Where are b-to-b marketers falling short with their Web sites?
Carton: Overall, I think that sites fall short on putting content first. I see this in software sites all the time, particularly in the content management system space. When I've got a new assignment to find a set of potential CMS software candidates for a new project, marketing-speak or ridiculously detailed lists of features get in the way. I need to be able to compare one piece of software against another. I need to know that they've got satisfied customers by having access to real testimonials. I need to be able to sell my selection to my client. I need to know what the basic features are that differentiate it from the competition. I need to know—gasp!—the price. And I'm not all that different from someone who's dealing in any part of the b-to-b space, no matter what the industry. Look, you can't trick me. Either it fits the budget and the specs or it doesn't. No amount of Web 2.0-i-ness or marketing whizbangery is going to make a difference if those two things don't match.
What's on the horizon for b-to-b Web sites?

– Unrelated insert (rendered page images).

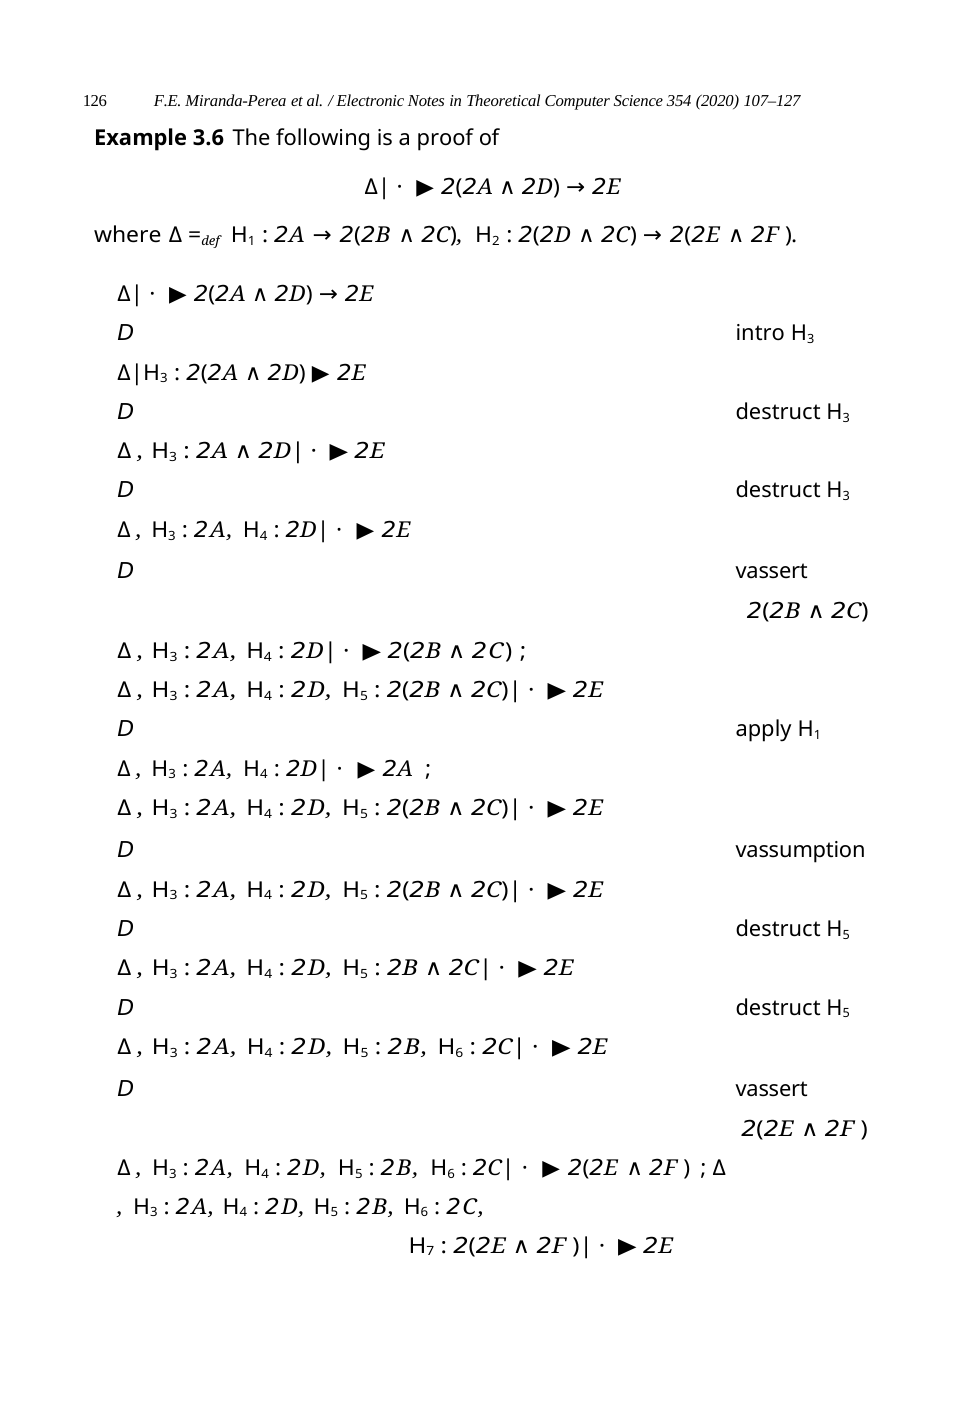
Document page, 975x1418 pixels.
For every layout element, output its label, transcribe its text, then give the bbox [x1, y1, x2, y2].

text Δ , H3 : 2A, H4 : 2D, H5 : 2B, H6 : 2C| · ▶ 2E [117, 1031, 914, 1061]
text Δ , H3 : 2A, H4 : 2D, H5 : 2(2B ∧ 2C)| · ▶ 2E [117, 674, 914, 704]
text Δ| · ▶ 2(2A ∧ 2D) → 2E [117, 278, 914, 308]
text D destruct H3 [117, 474, 914, 504]
text Δ , H3 : 2A, H4 : 2D| · ▶ 2A ; [117, 753, 914, 782]
text Δ , H3 : 2A, H4 : 2D| · ▶ 2(2B ∧ 2C) ; [117, 635, 914, 664]
text Δ , H3 : 2A ∧ 2D| · ▶ 2E [117, 435, 914, 465]
text D intro H3 [117, 317, 914, 347]
text Δ , H3 : 2A, H4 : 2D, H5 : 2B, H6 : 2C| · ▶ 2(2E ∧ 2F ) ; Δ , H3 : 2A, H4 : 2D, H5 : 2B, H6 : 2C, [117, 1152, 735, 1220]
text D destruct H5 [117, 913, 914, 943]
text where Δ =def H1 : 2A → 2(2B ∧ 2C), H2 : 2(2D ∧ 2C) → 2(2E ∧ 2F ). [94, 219, 914, 249]
text H7 : 2(2E ∧ 2F )| · ▶ 2E [408, 1230, 914, 1259]
text 2(2E ∧ 2F ) [74, 1113, 868, 1142]
text Δ|H3 : 2(2A ∧ 2D) ▶ 2E [117, 356, 914, 386]
text D apply H1 [117, 713, 914, 743]
text D vassumption [117, 834, 914, 863]
text Δ , H3 : 2A, H4 : 2D, H5 : 2B ∧ 2C| · ▶ 2E [117, 952, 914, 982]
text D vassert [117, 556, 914, 585]
text Δ| · ▶ 2(2A ∧ 2D) → 2E [103, 171, 882, 201]
text Example 3.6 The following is a proof of [94, 121, 914, 151]
text Δ , H3 : 2A, H4 : 2D| · ▶ 2E [117, 514, 914, 544]
text Δ , H3 : 2A, H4 : 2D, H5 : 2(2B ∧ 2C)| · ▶ 2E [117, 792, 914, 822]
text 2(2B ∧ 2C) [74, 595, 869, 625]
text Δ , H3 : 2A, H4 : 2D, H5 : 2(2B ∧ 2C)| · ▶ 2E [117, 874, 914, 903]
text D destruct H5 [117, 992, 914, 1021]
text D vassert [117, 1073, 914, 1102]
text D destruct H3 [117, 396, 914, 426]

Carton: More sites turning back to the basics: providing solid, easy-to-use information that comes out of a deep understanding of the needs of users. Does this mean turning away from technology trends? No. … A good Web site is one that does things that can't be done without the Web. All the Web 2.0 stuff that people point to—user-contributed content, video, real-time interaction with data via Ajax, blogs, etc.—are really all things that can't be done without a globally linked, networked, real-time platform for information: in short, the Web. If b-to-b marketers aren't doing stuff that 1) addresses the real needs of their customers and 2) can't be done in any other way than online, then they're missing the boat.